Latest update July 8th, 2026 12:35 AM
Aug 21, 2023 ExxonMobil, News, Oil & Gas
…4 months after receiving approval for 5th project
Kaieteur News – Already producing an average of 400,000 barrels of oil per day in the Stabroek Block from the Liza One and Liza Two projects- without full liability protection against an oil spill- Esso Exploration and Production Guyana Limited (EEPGL), the operator of the Stabroek Block has submitted an Environmental Impact Assessment (EIA) to the Environmental Protection Agency (EPA) for its sixth deepwater project, Whiptail.
This key document lays the foundation for the regulator to make a decision in granting a Permit for a planned development which can affect the environment and human life. It identifies the risks involved in the project, as well as lists mitigative measures that can be implemented.
The Whiptail project is ExxonMobil’s largest oil project to date. It seeks to produce up to 275,000 barrels of oil per day (bpd). The company submitted an application to the EPA back in January for the project. It was also revealed by the Executive Director of the agency that the company was ordered to conduct an impact assessment for the development.
In a Public Notice published in Sunday’s edition of Kaieteur News, the EPA announced that the EIA along with the Environmental Impact Statement (EIS) was submitted by the oil company. It also noted that this means the public would have 60 days- commencing August 20, 2023- to review the document and make submissions to the EPA as they consider appropriate, in accordance with Section 11 (10) of the Environmental Protection Act, Cap. 20:05.
Though the regulator said the document was available on its website yesterday for download, this was not the case.
Notably, ExxonMobil’s sixth and largest oil project seeks to produce oil at the Whiptail, Pinktail and Tilapia fields. According to the Project Summary, Whiptail is located in the south eastern portion of the Stabroek Block, approximately 183 km from Georgetown. Current plans include drilling via drill ships to produce oil from approximately 40 – 65 production and injection wells.
The company hopes to start up the sixth development by the fourth quarter of 2027 or first quarter of 2028. It has an expected field life of at least 20 years.
Exxon explained, “The anticipated production rate for the (Floating Production Storage and Offloading vessel) FPSO ranges between approximately 220,000 barrels and 275,000 barrels of oil per day. The vessel will be capable of storing approximately two million barrels of oil. Third party oil tankers will be scheduled to offload the oil from the FPSO, making the oil available for export to the international market. The FPSO will also process, dehydrate, compress, and re-inject associated gas produced from the reservoir.”
The company said that its experience from current operations and environmental studies will enhance the design and implementation of its sixth offshore deepwater development. Not only that but it will also increase environmental performance and economic value, Exxon stated.
The development of the three projects under one application means one FPSO will be used to develop the three fields. This contributes to the reduction of investment or expenditure required in the activities. It also aids in boosting production activities in keeping with the Government’s plan to accelerate such activities.
Kaieteur News understands that ExxonMobil utilized the services of its Consultant, Environmental Resources Management (ERM). The credibility and independence of the firm has been questioned in the past by stakeholders who flagged what was described as a “long running relationship”, with ExxonMobil and the EPA.
To date, ERM has completed all of ExxonMobil’s EIAs, except for its fifth impact study, conducted by Acorn International. It is unclear why this Consultancy firm has been booted.
Only four months ago (in April), Exxon received the nod of approval by the EPA for its fifth project, Uaru.
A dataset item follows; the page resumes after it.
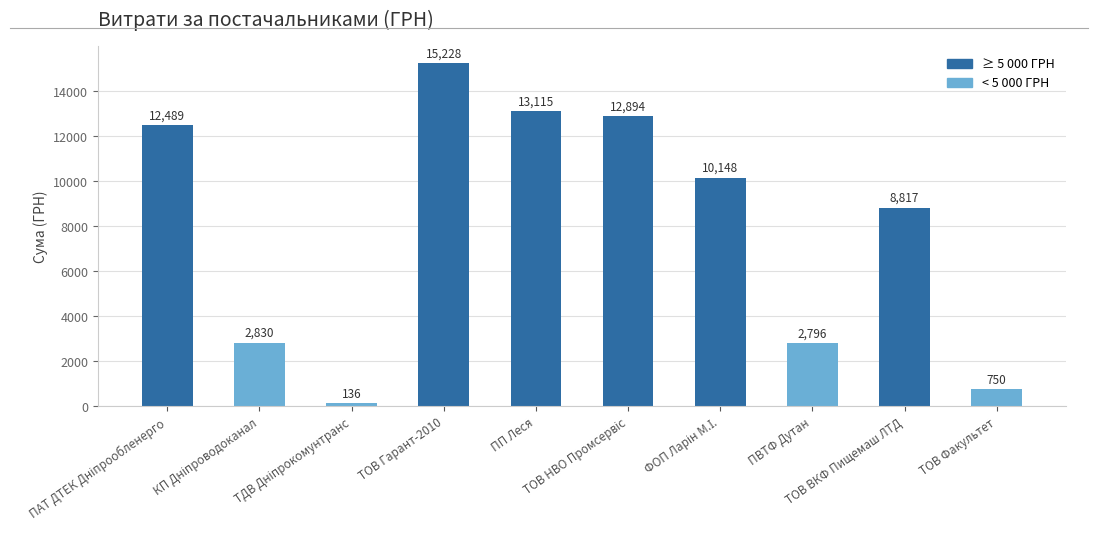

What is the average value?

7920.3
The Uaru project is expected to cost US$12.7B and produce about 250,000 barrels of oil per day after coming on stream in 2026. The cost of the sixth project has not yet been revealed.
Oil spill
Even as ExxonMobil races ahead with the production of Guyana’s sweet light crude discovered in the Stabroek Block, the company has been reluctant to provide the country with a signed parent company guarantee to protect the state from footing the costs associated with a spill.
Presently, Guyana has a US$600 million oil spill insurance policy per occurrence along with a US$2 billion affiliate company guarantee. Meanwhile, impact studies done by Exxon so far have revealed that a massive spill can impact the country’s Caribbean neighbours. International Financial Analyst, Tom Sanzillo however pointed out that the islands located within the path of a potential oil spill from the Guyana project produce more than US$140 billion of economic activity annually, largely based on the maritime and tourism sectors. This means that US$140 billion of economic activity is at risk from a Guyana oil spill.
Meanwhile, Alistair Routledge, President of ExxonMobil Guyana during a media engagement in March said the US$2 billion sum does not did not consider ensuing liabilities of potential impacts on 12 Caribbean territories.
Two Guyanese men are currently fighting for ExxonMobil to supply an unlimited parent guarantee to cover all costs above the insurance policy in place. The matter is presently before the Appeal Court, following a ruling by the High Court’s Justice Sandil Kissoon in favour of the Guyanese citizens, Godfrey Whyte and Frederick Collins.